Les médicaments disponibles à l'heure actuelle entraînent de nombreux effets secondaires et s'avèrent inefficaces chez certains patients. Sans eux, la maladie cause cependant une détérioration mentale progressive aboutissant au coma et à la mort. Des équipes de chercheurs de l'Université d'Aarhus et de l'Université Libre de Bruxelles ont mis en évidence un mécanisme du système immunitaire qui pourrait servir de point de départ au développement de nouveaux traitements.
En 2006, le laboratoire d'Aarhus découvrait l'étonnante particularité d'une protéine appelée Hpr (haptoglobinrelated protein), liée à certaines particules graisseuses du système sanguin. Celle-ci est ainsi capable de capturer l'hémoglobine, protéine responsable du transport de l'oxygène dans le sang, et de la guider vers les particules graisseuses auxquelles elle est liée et qui renferment justement une toxine bien connue pour être fatale au trypanosome. Cette découverte donna naissance à une collaboration inattendue entre le laboratoire danois et l'équipe du professeur E. Pays de l'Université Libre de Bruxelles. Les résultats de cette étude, parus dans la revue Science, montrent comment notre système immunitaire a développé une stratégie astucieuse exploitant la dépendance des trypanosomes à l'hémoglobine.

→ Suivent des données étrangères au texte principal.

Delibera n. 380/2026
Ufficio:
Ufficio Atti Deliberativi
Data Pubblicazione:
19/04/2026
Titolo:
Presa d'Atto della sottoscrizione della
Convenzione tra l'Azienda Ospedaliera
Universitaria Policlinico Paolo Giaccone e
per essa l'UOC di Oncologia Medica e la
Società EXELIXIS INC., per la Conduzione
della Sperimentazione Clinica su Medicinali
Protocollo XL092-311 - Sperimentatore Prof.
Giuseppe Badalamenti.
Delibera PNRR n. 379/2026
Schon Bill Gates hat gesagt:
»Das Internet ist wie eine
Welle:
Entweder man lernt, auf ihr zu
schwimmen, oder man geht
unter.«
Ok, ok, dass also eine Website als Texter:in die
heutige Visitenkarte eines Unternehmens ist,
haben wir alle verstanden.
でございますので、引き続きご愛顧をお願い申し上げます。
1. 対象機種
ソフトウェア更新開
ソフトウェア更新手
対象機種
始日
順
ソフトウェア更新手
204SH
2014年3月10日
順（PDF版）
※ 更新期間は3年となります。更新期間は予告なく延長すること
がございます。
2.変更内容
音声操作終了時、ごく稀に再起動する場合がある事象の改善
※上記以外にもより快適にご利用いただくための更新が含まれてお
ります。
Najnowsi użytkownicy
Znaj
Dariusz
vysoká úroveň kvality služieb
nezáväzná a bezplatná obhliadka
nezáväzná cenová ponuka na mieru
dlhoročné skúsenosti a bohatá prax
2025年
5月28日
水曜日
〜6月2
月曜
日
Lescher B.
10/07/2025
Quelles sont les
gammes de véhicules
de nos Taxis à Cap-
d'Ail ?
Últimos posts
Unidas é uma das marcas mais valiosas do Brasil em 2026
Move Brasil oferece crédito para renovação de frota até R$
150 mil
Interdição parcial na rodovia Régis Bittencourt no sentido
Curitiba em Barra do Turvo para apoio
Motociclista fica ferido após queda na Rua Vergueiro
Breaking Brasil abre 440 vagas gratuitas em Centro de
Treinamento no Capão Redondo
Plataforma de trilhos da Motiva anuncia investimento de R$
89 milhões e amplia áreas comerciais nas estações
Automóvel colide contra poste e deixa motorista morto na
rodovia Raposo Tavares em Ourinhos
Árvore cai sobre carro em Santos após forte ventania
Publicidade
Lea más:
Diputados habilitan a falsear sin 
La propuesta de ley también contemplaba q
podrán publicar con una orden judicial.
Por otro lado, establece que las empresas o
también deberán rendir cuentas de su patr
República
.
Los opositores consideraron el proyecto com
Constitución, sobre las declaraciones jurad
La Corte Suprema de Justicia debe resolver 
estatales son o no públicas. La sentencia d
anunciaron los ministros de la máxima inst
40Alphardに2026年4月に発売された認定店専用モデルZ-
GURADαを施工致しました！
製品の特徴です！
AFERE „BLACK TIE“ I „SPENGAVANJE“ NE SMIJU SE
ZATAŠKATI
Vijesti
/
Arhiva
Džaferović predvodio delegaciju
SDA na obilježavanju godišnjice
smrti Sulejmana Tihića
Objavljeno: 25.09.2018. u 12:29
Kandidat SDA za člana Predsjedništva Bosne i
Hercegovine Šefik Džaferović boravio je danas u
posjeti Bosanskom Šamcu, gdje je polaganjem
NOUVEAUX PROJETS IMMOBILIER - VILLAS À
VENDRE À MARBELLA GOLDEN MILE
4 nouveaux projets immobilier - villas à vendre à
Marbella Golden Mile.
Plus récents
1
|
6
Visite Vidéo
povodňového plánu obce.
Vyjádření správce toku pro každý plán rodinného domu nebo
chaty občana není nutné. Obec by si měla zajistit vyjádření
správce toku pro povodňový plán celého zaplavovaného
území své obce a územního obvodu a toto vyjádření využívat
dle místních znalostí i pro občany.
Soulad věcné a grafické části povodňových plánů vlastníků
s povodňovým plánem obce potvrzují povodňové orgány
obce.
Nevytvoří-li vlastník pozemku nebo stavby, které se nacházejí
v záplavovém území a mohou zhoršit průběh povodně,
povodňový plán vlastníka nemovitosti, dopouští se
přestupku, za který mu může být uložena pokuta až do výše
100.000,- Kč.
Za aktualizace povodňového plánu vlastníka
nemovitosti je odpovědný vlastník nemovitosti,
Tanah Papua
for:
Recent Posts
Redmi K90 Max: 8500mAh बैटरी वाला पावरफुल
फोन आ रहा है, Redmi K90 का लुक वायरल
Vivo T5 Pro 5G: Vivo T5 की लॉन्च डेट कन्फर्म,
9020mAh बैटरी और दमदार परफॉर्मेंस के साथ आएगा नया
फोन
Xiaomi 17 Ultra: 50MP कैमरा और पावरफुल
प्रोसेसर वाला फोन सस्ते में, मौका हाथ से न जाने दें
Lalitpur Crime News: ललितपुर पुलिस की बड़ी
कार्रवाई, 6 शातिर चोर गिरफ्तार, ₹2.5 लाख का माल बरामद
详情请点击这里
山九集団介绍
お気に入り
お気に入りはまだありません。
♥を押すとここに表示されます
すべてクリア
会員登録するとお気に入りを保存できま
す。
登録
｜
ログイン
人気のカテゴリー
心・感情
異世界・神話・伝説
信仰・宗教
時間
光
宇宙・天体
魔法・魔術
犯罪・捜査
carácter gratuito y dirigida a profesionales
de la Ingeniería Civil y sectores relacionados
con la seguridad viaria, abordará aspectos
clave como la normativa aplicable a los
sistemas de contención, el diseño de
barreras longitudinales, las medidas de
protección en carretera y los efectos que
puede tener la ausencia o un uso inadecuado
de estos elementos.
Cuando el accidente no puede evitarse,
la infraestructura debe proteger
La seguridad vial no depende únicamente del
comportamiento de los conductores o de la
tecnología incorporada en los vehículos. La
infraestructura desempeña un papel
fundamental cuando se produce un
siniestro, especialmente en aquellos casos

Les parasites utilisent en effet un récepteur présent à leur surface pour capturer l'hémoglobine du sang des malades. Mais si celle-ci a elle-même été auparavant capturée par une protéine Hpr, les trypanosomes embarquent en même temps la particule graisseuse qui se comporte alors comme un cheval de Troyes en libérant la toxine dans le parasite. Ce mécanisme pourrait donc être à l'origine du développement de nouveaux traitements particulièrement efficaces contre les maladies causées par les sous-espèces de trypanosomes les plus résistantes.